START GIVEN DATA
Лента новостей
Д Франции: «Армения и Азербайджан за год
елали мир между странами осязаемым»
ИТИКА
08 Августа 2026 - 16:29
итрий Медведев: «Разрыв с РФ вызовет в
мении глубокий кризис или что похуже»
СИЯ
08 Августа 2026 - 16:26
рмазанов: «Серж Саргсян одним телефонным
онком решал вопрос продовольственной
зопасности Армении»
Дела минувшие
END GIVEN DATA
**DIRECTIONS**
Set down, exactly and in full, the lines from the one containing "08 Августа 2026 - 16:26" through the end of the entries; no other line belongs.

**TASK RESPONSE**
08 Августа 2026 - 16:26
рмазанов: «Серж Саргсян одним телефонным
онком решал вопрос продовольственной
зопасности Армении»
Дела минувшие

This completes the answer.